In an article published online on October 12, 2011 in Science Translational Medicine Dr Robert Modlin and his colleagues at the University of California, Los Angeles report an essential role for vitamin D in the body’s ability to fight tuberculosis (TB).
The rate of infection for tuberculosis is highest in certain areas of Africa–a fact that may be due to a reduced ability to manufacture vitamin D among individuals with darker skin. In previous research conducted by the team, the vitamin was found to be involved in the production of cathelicidin, which aids the innate immune system’s response to tuberculosis infection. In the current study, Dr Modlin and his colleagues discovered that it is necessary to have a sufficient amount of vitamin D in the body in order for white blood cells known as T-cells to release interferon-gamma, which directs infected immune cells to attack the tuberculosis bacteria.

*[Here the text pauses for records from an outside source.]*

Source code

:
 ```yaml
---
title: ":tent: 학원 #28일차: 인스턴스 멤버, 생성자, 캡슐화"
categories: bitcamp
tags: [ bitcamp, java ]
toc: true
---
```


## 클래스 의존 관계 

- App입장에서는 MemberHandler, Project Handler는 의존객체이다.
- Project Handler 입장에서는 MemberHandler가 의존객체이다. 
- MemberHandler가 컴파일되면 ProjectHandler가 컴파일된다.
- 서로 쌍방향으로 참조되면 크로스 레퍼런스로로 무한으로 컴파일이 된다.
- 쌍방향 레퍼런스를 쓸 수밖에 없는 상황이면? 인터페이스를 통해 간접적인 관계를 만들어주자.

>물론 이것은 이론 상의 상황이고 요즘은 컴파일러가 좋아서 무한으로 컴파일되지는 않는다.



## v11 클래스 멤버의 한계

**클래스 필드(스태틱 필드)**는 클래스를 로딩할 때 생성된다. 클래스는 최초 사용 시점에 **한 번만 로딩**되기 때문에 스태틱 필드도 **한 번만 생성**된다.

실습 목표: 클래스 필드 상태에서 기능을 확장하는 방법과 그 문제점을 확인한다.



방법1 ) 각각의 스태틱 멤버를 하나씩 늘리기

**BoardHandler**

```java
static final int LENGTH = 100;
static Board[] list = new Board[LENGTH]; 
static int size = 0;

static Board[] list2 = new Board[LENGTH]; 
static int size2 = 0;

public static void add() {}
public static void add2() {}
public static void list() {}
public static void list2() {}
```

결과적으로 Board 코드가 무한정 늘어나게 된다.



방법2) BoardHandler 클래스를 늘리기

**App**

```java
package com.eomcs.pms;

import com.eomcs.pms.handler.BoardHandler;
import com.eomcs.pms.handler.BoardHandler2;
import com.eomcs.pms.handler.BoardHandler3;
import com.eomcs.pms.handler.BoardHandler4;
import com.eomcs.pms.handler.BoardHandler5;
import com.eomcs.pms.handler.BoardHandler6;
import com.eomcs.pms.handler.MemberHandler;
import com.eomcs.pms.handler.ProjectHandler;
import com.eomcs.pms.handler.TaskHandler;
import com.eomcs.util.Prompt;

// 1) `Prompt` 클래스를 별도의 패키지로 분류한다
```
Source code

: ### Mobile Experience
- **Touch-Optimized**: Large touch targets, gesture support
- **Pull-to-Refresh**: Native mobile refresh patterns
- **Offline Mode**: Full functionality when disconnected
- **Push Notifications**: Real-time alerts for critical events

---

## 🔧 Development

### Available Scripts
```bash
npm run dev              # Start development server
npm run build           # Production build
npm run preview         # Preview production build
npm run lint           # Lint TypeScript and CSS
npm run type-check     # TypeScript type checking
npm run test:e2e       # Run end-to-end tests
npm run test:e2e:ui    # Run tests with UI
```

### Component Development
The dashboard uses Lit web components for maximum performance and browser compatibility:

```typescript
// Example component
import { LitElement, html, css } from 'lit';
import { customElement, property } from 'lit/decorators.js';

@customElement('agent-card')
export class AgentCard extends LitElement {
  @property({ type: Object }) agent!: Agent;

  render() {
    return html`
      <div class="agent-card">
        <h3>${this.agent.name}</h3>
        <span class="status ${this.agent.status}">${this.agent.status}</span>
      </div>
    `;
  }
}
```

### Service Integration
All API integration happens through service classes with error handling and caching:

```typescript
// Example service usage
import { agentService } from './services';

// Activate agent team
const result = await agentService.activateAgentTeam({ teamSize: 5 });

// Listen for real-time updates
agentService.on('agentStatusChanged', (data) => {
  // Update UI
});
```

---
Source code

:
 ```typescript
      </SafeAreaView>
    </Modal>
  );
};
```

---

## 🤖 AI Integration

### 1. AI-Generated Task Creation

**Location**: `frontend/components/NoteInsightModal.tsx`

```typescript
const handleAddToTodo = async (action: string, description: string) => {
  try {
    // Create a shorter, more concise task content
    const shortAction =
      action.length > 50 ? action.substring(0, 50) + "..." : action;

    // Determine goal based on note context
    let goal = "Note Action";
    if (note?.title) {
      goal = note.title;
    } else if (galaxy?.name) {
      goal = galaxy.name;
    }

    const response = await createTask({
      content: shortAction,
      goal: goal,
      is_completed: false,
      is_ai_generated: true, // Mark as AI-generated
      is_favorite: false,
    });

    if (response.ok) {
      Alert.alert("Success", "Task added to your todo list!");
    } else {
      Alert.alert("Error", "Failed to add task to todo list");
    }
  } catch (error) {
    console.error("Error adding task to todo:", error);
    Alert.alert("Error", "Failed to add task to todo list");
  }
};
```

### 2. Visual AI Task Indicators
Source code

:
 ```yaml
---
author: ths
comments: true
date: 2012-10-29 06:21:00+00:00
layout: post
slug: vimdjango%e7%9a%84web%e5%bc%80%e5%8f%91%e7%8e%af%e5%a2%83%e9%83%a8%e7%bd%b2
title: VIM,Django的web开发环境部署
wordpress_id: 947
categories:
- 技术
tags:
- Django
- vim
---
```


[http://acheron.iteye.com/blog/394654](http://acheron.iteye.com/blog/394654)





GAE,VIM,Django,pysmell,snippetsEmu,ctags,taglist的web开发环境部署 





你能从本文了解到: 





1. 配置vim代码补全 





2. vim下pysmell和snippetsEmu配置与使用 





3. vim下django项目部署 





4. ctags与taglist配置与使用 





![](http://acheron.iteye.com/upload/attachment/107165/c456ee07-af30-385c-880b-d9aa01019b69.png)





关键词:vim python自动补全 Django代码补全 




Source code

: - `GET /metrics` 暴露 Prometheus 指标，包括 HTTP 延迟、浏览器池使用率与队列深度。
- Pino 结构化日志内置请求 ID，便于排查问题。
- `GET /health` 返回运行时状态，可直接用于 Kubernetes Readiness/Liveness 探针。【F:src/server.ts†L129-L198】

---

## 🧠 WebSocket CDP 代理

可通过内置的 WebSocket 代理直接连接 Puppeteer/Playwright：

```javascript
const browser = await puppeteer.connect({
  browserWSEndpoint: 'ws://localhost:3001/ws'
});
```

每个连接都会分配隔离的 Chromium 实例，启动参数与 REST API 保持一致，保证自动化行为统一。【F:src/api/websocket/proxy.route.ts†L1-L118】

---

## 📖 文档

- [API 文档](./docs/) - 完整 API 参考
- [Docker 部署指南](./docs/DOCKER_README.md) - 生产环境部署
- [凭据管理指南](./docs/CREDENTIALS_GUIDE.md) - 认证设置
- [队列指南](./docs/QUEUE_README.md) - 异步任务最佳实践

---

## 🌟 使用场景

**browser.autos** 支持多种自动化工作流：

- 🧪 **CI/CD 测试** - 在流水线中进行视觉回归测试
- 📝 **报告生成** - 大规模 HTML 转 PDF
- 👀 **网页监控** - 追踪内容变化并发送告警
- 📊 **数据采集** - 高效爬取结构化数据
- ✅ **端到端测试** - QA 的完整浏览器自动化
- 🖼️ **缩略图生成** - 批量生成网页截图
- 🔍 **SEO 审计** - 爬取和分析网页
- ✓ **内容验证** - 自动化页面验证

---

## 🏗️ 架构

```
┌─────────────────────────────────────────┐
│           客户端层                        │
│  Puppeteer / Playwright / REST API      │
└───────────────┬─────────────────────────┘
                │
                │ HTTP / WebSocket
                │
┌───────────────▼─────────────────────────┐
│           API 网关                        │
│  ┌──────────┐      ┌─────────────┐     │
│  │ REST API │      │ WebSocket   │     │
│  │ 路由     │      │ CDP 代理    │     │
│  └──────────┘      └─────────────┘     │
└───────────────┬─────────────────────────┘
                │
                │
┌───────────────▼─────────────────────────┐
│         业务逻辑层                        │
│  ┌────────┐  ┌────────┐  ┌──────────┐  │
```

When the team subsequently tested the immune responses of blood samples obtained from humans with and without sufficient vitamin D levels, serum from those with vitamin D insufficiency failed to stimulate an immune response; however, the response was restored upon the addition of vitamin D.
“The role of interferon has been speculated for years in numerous studies, but previous research didn’t take into account that sufficient vitamin D was needed to help interferon-gamma trigger an effective immune response,” stated study coauthor Dr John Adams. “Now we understand better how this chain reaction works.”
“Over the centuries, vitamin D has intrinsically been used to treat tuberculosis,” noted first author Mario Fabri. “Sanatoriums dedicated to tuberculosis patients were traditionally placed in sunny locations that seemed to help patients — but no one knew why this worked.”
“Our findings suggest that increasing vitamin D levels through supplementation may improve the immune response to infections such as tuberculosis,” he concluded.